For about 45 minutes Sienna and I walked around Olde Town, snapping photos of people still enjoying their lives during the Pandemic before returning to my car with Xander locked in it. When I arrived, Xander didn’t even notice as he was so buried into his work. I snapped the photo above of him, diligently working from the front seat of my car. Look how he can adapt to anything! This was a moment I would remember for the rest of my life. I have finally arrived at my child taking school seriously. Maybe other moms at his school wouldn’t just roll their eyes at the shit show we were. (Insert A Christmas Story vision of me pulling up to the school and the moms get excited. They would whisper, “She was able to break through to a boy no one could break through to! How did she do it? I wish I had her power.”)

I ran home to edit the photo and post it on my social media, with the caption, “When you have appointments and your mom has to run around the city taking photos, your desk becomes the front seat of your car. 2020…no stars. Would not recommend.” Trying to show people Xander’s hard work, ability to overcome, and then a nod to what an awful year 2020 was. 

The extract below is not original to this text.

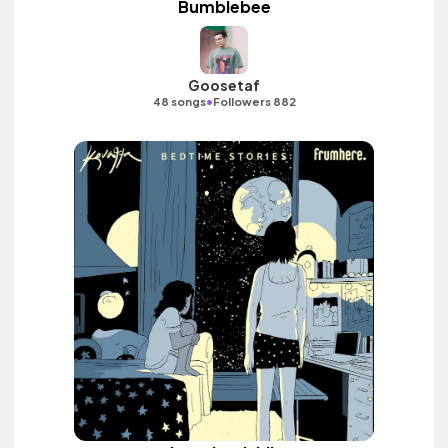
Bumblebee
Goosetaf
•
48 songs
Followers 882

A few weeks later, as the Fall semester came to an end, one day Xander approached me, tears filled his eyes. “Mom….” he slowly said, his voice real shaky. “Can I talk to you?”

“Ya! What’s up?”

“Mom….I haven’t done any work at school for maybe a…month.”

“What do you mean?” I was a little confused. I checked that he turned in all his assignments. “I saw that you turned in all your assignments.”

“Yes…..well…I turned them in--blank. I haven’t done school in weeks.” He quietly said, tears streaming down his eyes.

“What about when you were working so hard in the front seat of the car when I was taking photos?”

His tone changed, “Oh that? I was doing a server for Minecraft.”

I sighed, totally defeated, and said, “Fuck.” With 3 days left in the semester, and Xander’s mental health not going well anyway, I did nothing.

Nothing, that is, other than remembering 28 years back, in the very same kitchen, when my mom said to me it would come back to me 10-fold. The circle was complete. This was filed under the many moments of Being A Mother and realizing defeat at the hands of your kids is (an integral) part of that role. I could hear from high heaven my mother’s obnoxious hysterical laughter envisioning tears running down her face. I see her smug smile and hear her voice as she said, “I told ya. Paybacks are a bitch.”